-- What is being asked --
Reproduce the records that follow without alteration, apart from removing the pictures.

☆ ☆ ☆ ☆ ☆ ☆ ☆

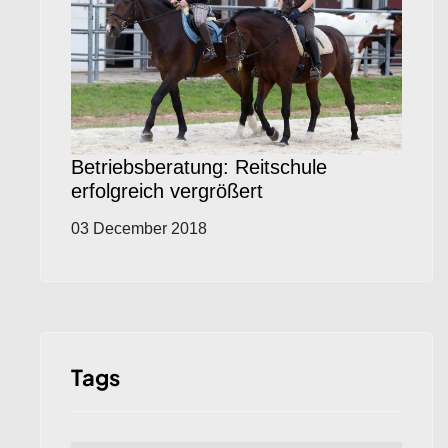
Betriebsberatung: Reitschule
erfolgreich vergrößert
03 December 2018
Tags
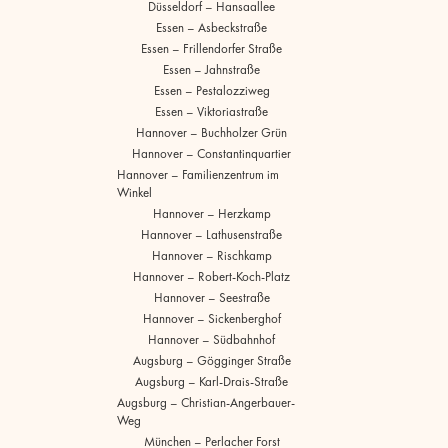
Düsseldorf – Hansaallee
Essen – Asbeckstraße
Essen – Frillendorfer Straße
Essen – Jahnstraße
Essen – Pestalozziweg
Essen – Viktoriastraße
Hannover – Buchholzer Grün
Hannover – Constantinquartier
Hannover – Familienzentrum im
Winkel
Hannover – Herzkamp
Hannover – Lathusenstraße
Hannover – Rischkamp
Hannover – Robert-Koch-Platz
Hannover – Seestraße
Hannover – Sickenberghof
Hannover – Südbahnhof
Augsburg – Gögginger Straße
Augsburg – Karl-Drais-Straße
Augsburg – Christian-Angerbauer-
Weg
München – Perlacher Forst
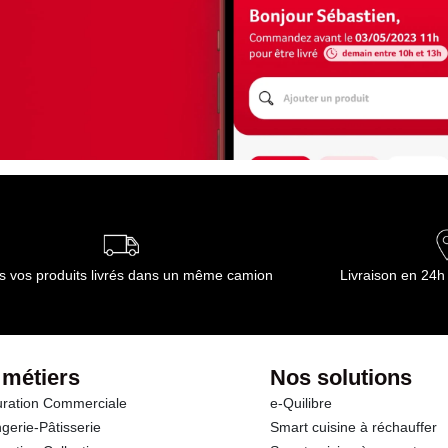
s vos produits livrés dans un même camion
Livraison en 24h
 métiers
Nos solutions
ration Commerciale
e-Quilibre
gerie-Pâtisserie
Smart cuisine à réchauffer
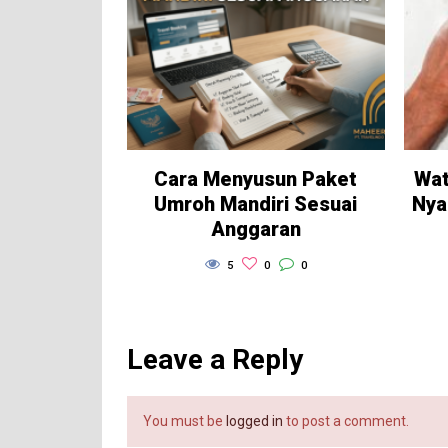
Cara Menyusun Paket
Wat
Umroh Mandiri Sesuai
Nya
Anggaran
5
0
0
Leave a Reply
You must be
logged in
to post a comment.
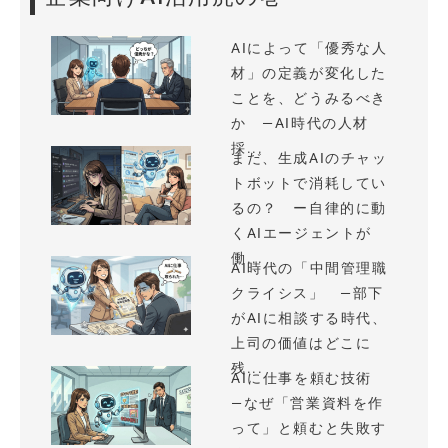
AIによって「優秀な人
材」の定義が変化した
ことを、どうみるべき
か —AI時代の人材
採...
まだ、生成AIのチャッ
トボットで消耗してい
るの？ ー自律的に動
くAIエージェントが
働...
AI時代の「中間管理職
クライシス」 —部下
がAIに相談する時代、
上司の価値はどこに
残...
AIに仕事を頼む技術
—なぜ「営業資料を作
って」と頼むと失敗す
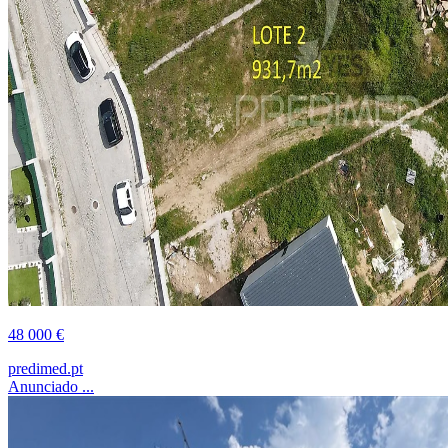
48 000 €
predimed.pt
Anunciado ...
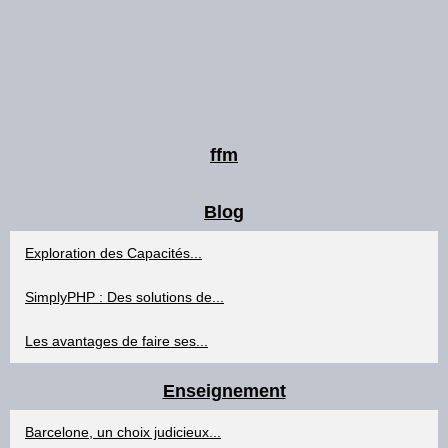
ffm
Blog
Exploration des Capacités...
SimplyPHP : Des solutions de...
Les avantages de faire ses...
Enseignement
Barcelone, un choix judicieux...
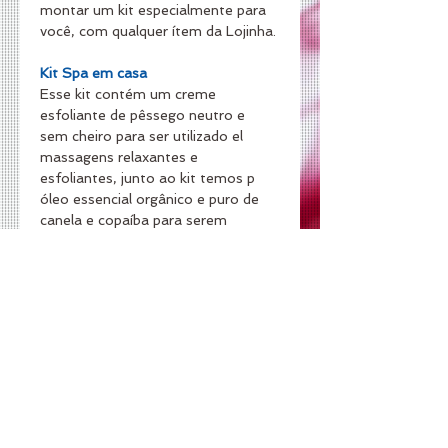
montar um kit especialmente para 
você, com qualquer ítem da Lojinha.
Kit Spa em casa 
Esse kit contém um creme 
esfoliante de pêssego neutro e 
sem cheiro para ser utilizado el 
massagens relaxantes e 
esfoliantes, junto ao kit temos p 
óleo essencial orgânico e puro de 
canela e copaíba para serem 
uluzados juntos ou separados 
possuem alto poder de hidratação, 
nutrição e detox da pele.
$49,00 - Óleo essencial de Canela
$54,00 - Óleo vegetal de Copaíba
$54,00 - Creme esfoliante de 
Apricot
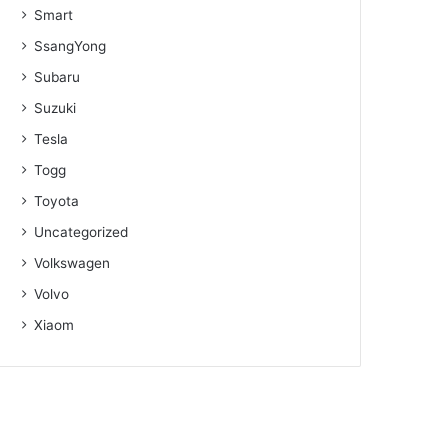
Smart
SsangYong
Subaru
Suzuki
Tesla
Togg
Toyota
Uncategorized
Volkswagen
Volvo
Xiaom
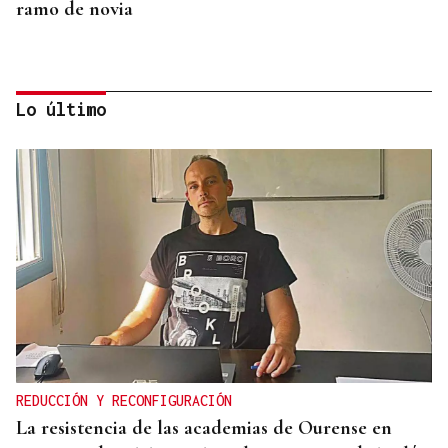
ramo de novia
Lo último
QUEN CHO DIXO
¿Sabe usted que la reina Letizia hizo un guiño a
Ourense en la final del Mundial?
REDUCCIÓN Y RECONFIGURACIÓN
La resistencia de las academias de Ourense en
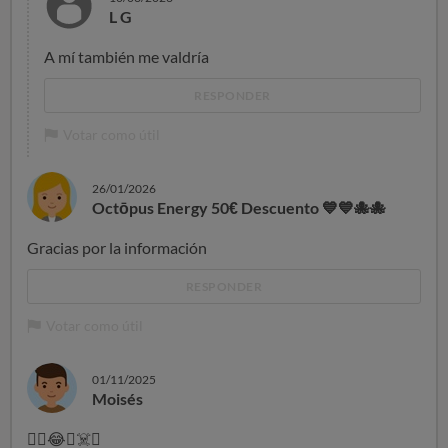
L G
A mí también me valdría
RESPONDER
Votar como útil
26/01/2026
Octōpus Energy 50€ Descuento 💙💙🐙🐙
Gracias por la información
RESPONDER
Votar como útil
01/11/2025
Moisés
😵
😂
🔗
☠
🤔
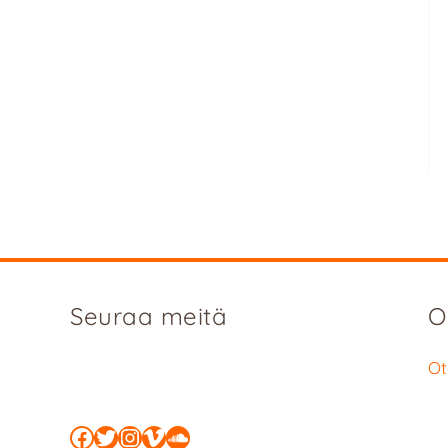
Seuraa meitä
O
Ot
Facebook
Twitter
Instagram
Vimeo
SoundCloud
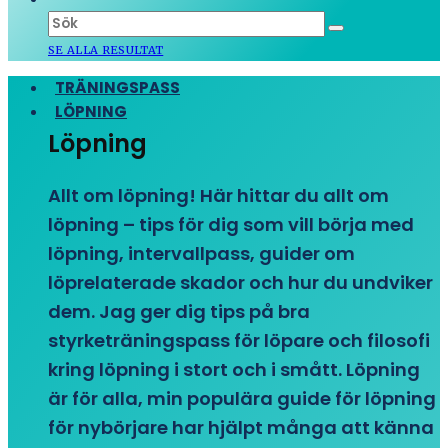
SE ALLA RESULTAT
TRÄNINGSPASS
LÖPNING
Löpning
Allt om löpning! Här hittar du allt om
löpning – tips för dig som vill börja med
löpning, intervallpass, guider om
löprelaterade skador och hur du undviker
dem. Jag ger dig tips på bra
styrketräningspass för löpare och filosofi
kring löpning i stort och i smått. Löpning
är för alla, min populära guide för löpning
för nybörjare har hjälpt många att känna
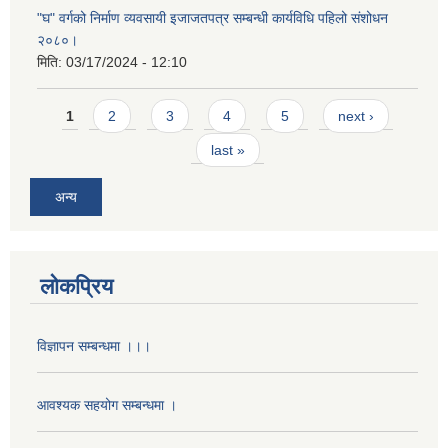
"घ" वर्गको निर्माण व्यवसायी इजाजतपत्र सम्बन्धी कार्यविधि पहिलो संशोधन
२०८०।
मिति:
03/17/2024 - 12:10
Pages
1
2
3
4
5
next ›
last »
अन्य
लोकप्रिय
विज्ञापन सम्बन्धमा ।।।
आवश्यक सहयोग सम्बन्धमा ।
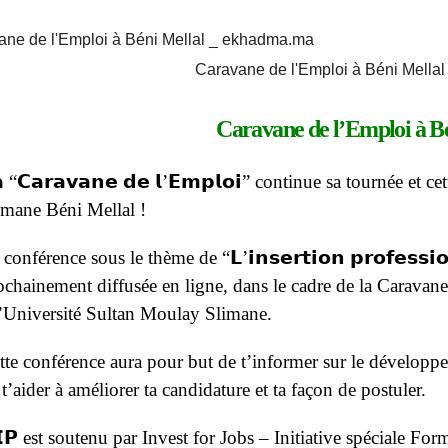
Caravane de l'Emploi à Béni Mella
Caravane de l’Emploi à B
 “𝗖𝗮𝗿𝗮𝘃𝗮𝗻𝗲 𝗱𝗲 𝗹’𝗘𝗺𝗽𝗹𝗼𝗶” continue sa tournée et
imane Béni Mellal !
conférence sous le thème de “𝗟’𝗶𝗻𝘀𝗲𝗿𝘁𝗶𝗼𝗻 𝗽𝗿𝗼𝗳𝗲𝘀𝘀𝗶𝗼
ochainement diffusée en ligne, dans le cadre de la Caravane
l’Université Sultan Moulay Slimane.
tte conférence aura pour but de t’informer sur le dévelop
 t’aider à améliorer ta candidature et ta façon de postuler.
𝗜𝗣 est soutenu par Invest for Jobs – Initiative spéciale F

☆ ☆ ☆ ☆ ☆ ☆ ☆

-- Finished task --
Betriebsberatung: Reitschule
erfolgreich vergrößert
03 December 2018
Tags
Düsseldorf – Hansaallee
Essen – Asbeckstraße
Essen – Frillendorfer Straße
Essen – Jahnstraße
Essen – Pestalozziweg
Essen – Viktoriastraße
Hannover – Buchholzer Grün
Hannover – Constantinquartier
Hannover – Familienzentrum im
Winkel
Hannover – Herzkamp
Hannover – Lathusenstraße
Hannover – Rischkamp
Hannover – Robert-Koch-Platz
Hannover – Seestraße
Hannover – Sickenberghof
Hannover – Südbahnhof
Augsburg – Gögginger Straße
Augsburg – Karl-Drais-Straße
Augsburg – Christian-Angerbauer-
Weg
München – Perlacher Forst
s vos produits livrés dans un même camion
Livraison en 24h
 métiers
Nos solutions
ration Commerciale
e-Quilibre
gerie-Pâtisserie
Smart cuisine à réchauffer
Cara Menyusun Paket
Wat
Umroh Mandiri Sesuai
Nya
Anggaran
5
0
0
Leave a Reply
You must be
logged in
to post a comment.
AIによって「優秀な人
材」の定義が変化した
ことを、どうみるべき
か —AI時代の人材
採...
まだ、生成AIのチャッ
トボットで消耗してい
るの？ ー自律的に動
くAIエージェントが
働...
AI時代の「中間管理職
クライシス」 —部下
がAIに相談する時代、
上司の価値はどこに
残...
AIに仕事を頼む技術
—なぜ「営業資料を作
って」と頼むと失敗す
48 000 €
predimed.pt
Anunciado ...
ffm
Blog
Exploration des Capacités...
SimplyPHP : Des solutions de...
Les avantages de faire ses...
Enseignement
Barcelone, un choix judicieux...
montar um kit especialmente para 
você, com qualquer ítem da Lojinha.
Kit Spa em casa 
Esse kit contém um creme 
esfoliante de pêssego neutro e 
sem cheiro para ser utilizado el 
massagens relaxantes e 
esfoliantes, junto ao kit temos p 
óleo essencial orgânico e puro de 
canela e copaíba para serem 
uluzados juntos ou separados 
possuem alto poder de hidratação, 
nutrição e detox da pele.
$49,00 - Óleo essencial de Canela
$54,00 - Óleo vegetal de Copaíba
$54,00 - Creme esfoliante de 
Apricot
Smart
SsangYong
Subaru
Suzuki
Tesla
Togg
Toyota
Uncategorized
Volkswagen
Volvo
Xiaom
ramo de novia
Lo último
QUEN CHO DIXO
¿Sabe usted que la reina Letizia hizo un guiño a
Ourense en la final del Mundial?
REDUCCIÓN Y RECONFIGURACIÓN
La resistencia de las academias de Ourense en
L G
A mí también me valdría
RESPONDER
Votar como útil
26/01/2026
Octōpus Energy 50€ Descuento 💙💙🐙🐙
Gracias por la información
RESPONDER
Votar como útil
01/11/2025
Moisés
😵
😂
🔗
☠
🤔
Seuraa meitä
O
Ot
Facebook
Twitter
Instagram
Vimeo
SoundCloud
SE ALLA RESULTAT
TRÄNINGSPASS
LÖPNING
Löpning
Allt om löpning! Här hittar du allt om
löpning – tips för dig som vill börja med
löpning, intervallpass, guider om
löprelaterade skador och hur du undviker
dem. Jag ger dig tips på bra
styrketräningspass för löpare och filosofi
kring löpning i stort och i smått. Löpning
är för alla, min populära guide för löpning
för nybörjare har hjälpt många att känna
"घ" वर्गको निर्माण व्यवसायी इजाजतपत्र सम्बन्धी कार्यविधि पहिलो संशोधन
२०८०।
मिति:
03/17/2024 - 12:10
Pages
1
2
3
4
5
next ›
last »
अन्य
लोकप्रिय
विज्ञापन सम्बन्धमा ।।।
आवश्यक सहयोग सम्बन्धमा ।
Caravane de l'Emploi à Béni Mella
Caravane de l’Emploi à B
 “𝗖𝗮𝗿𝗮𝘃𝗮𝗻𝗲 𝗱𝗲 𝗹’𝗘𝗺𝗽𝗹𝗼𝗶” continue sa tournée et
imane Béni Mellal !
conférence sous le thème de “𝗟’𝗶𝗻𝘀𝗲𝗿𝘁𝗶𝗼𝗻 𝗽𝗿𝗼𝗳𝗲𝘀𝘀𝗶𝗼
ochainement diffusée en ligne, dans le cadre de la Caravane
l’Université Sultan Moulay Slimane.
tte conférence aura pour but de t’informer sur le dévelop
 t’aider à améliorer ta candidature et ta façon de postuler.
𝗜𝗣 est soutenu par Invest for Jobs – Initiative spéciale F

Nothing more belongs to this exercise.